## Exercise description
Omit the pictures and transcribe every other part of the records exactly.

## Provided information
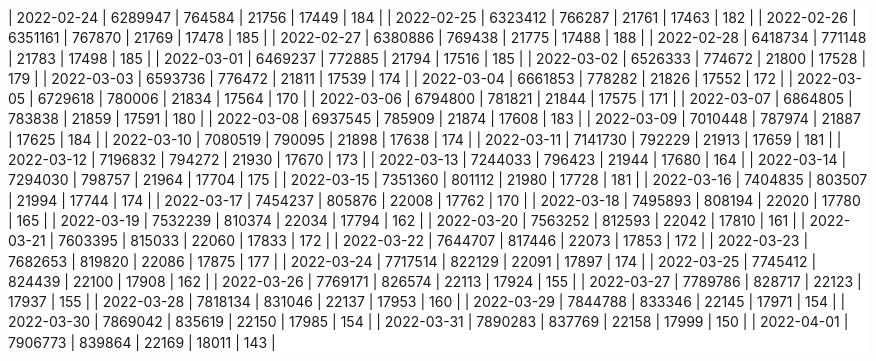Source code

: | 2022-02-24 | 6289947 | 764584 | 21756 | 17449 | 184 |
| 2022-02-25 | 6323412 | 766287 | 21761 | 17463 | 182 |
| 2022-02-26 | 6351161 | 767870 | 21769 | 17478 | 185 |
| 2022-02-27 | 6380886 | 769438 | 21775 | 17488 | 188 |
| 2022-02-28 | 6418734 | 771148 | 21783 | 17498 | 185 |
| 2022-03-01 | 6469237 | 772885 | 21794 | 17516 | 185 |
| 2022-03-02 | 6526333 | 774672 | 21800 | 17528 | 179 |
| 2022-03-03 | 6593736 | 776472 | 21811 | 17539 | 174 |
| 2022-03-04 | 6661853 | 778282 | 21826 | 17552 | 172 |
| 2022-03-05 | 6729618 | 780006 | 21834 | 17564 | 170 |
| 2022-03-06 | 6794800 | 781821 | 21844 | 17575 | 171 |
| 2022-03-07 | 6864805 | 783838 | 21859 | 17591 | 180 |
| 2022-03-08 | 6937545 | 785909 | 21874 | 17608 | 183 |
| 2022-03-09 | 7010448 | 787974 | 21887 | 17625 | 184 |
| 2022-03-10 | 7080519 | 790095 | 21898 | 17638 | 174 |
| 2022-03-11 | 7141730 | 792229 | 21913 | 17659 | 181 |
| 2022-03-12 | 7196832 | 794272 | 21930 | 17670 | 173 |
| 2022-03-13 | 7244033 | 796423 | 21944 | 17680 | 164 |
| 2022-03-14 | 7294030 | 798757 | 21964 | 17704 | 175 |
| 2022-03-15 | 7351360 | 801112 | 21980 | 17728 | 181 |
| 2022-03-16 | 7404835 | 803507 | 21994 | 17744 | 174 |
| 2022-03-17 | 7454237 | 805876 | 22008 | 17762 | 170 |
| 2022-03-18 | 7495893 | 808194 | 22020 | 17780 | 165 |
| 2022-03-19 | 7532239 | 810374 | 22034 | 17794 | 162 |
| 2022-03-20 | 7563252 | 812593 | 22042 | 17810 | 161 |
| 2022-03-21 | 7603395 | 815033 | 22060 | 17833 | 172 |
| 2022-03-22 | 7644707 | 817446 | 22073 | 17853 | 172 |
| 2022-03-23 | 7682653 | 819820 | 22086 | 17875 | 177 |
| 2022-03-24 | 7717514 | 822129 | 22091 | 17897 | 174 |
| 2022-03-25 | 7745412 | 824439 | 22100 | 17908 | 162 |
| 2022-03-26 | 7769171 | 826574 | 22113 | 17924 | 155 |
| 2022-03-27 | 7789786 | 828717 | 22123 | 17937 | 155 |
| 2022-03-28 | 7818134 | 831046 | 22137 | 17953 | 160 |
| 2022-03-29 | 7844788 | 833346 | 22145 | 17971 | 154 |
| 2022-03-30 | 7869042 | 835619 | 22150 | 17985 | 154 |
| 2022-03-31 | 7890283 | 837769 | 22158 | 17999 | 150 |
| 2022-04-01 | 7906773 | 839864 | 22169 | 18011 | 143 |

## Answer to the problem
Source code

: | 2022-02-24 | 6289947 | 764584 | 21756 | 17449 | 184 |
| 2022-02-25 | 6323412 | 766287 | 21761 | 17463 | 182 |
| 2022-02-26 | 6351161 | 767870 | 21769 | 17478 | 185 |
| 2022-02-27 | 6380886 | 769438 | 21775 | 17488 | 188 |
| 2022-02-28 | 6418734 | 771148 | 21783 | 17498 | 185 |
| 2022-03-01 | 6469237 | 772885 | 21794 | 17516 | 185 |
| 2022-03-02 | 6526333 | 774672 | 21800 | 17528 | 179 |
| 2022-03-03 | 6593736 | 776472 | 21811 | 17539 | 174 |
| 2022-03-04 | 6661853 | 778282 | 21826 | 17552 | 172 |
| 2022-03-05 | 6729618 | 780006 | 21834 | 17564 | 170 |
| 2022-03-06 | 6794800 | 781821 | 21844 | 17575 | 171 |
| 2022-03-07 | 6864805 | 783838 | 21859 | 17591 | 180 |
| 2022-03-08 | 6937545 | 785909 | 21874 | 17608 | 183 |
| 2022-03-09 | 7010448 | 787974 | 21887 | 17625 | 184 |
| 2022-03-10 | 7080519 | 790095 | 21898 | 17638 | 174 |
| 2022-03-11 | 7141730 | 792229 | 21913 | 17659 | 181 |
| 2022-03-12 | 7196832 | 794272 | 21930 | 17670 | 173 |
| 2022-03-13 | 7244033 | 796423 | 21944 | 17680 | 164 |
| 2022-03-14 | 7294030 | 798757 | 21964 | 17704 | 175 |
| 2022-03-15 | 7351360 | 801112 | 21980 | 17728 | 181 |
| 2022-03-16 | 7404835 | 803507 | 21994 | 17744 | 174 |
| 2022-03-17 | 7454237 | 805876 | 22008 | 17762 | 170 |
| 2022-03-18 | 7495893 | 808194 | 22020 | 17780 | 165 |
| 2022-03-19 | 7532239 | 810374 | 22034 | 17794 | 162 |
| 2022-03-20 | 7563252 | 812593 | 22042 | 17810 | 161 |
| 2022-03-21 | 7603395 | 815033 | 22060 | 17833 | 172 |
| 2022-03-22 | 7644707 | 817446 | 22073 | 17853 | 172 |
| 2022-03-23 | 7682653 | 819820 | 22086 | 17875 | 177 |
| 2022-03-24 | 7717514 | 822129 | 22091 | 17897 | 174 |
| 2022-03-25 | 7745412 | 824439 | 22100 | 17908 | 162 |
| 2022-03-26 | 7769171 | 826574 | 22113 | 17924 | 155 |
| 2022-03-27 | 7789786 | 828717 | 22123 | 17937 | 155 |
| 2022-03-28 | 7818134 | 831046 | 22137 | 17953 | 160 |
| 2022-03-29 | 7844788 | 833346 | 22145 | 17971 | 154 |
| 2022-03-30 | 7869042 | 835619 | 22150 | 17985 | 154 |
| 2022-03-31 | 7890283 | 837769 | 22158 | 17999 | 150 |
| 2022-04-01 | 7906773 | 839864 | 22169 | 18011 | 143 |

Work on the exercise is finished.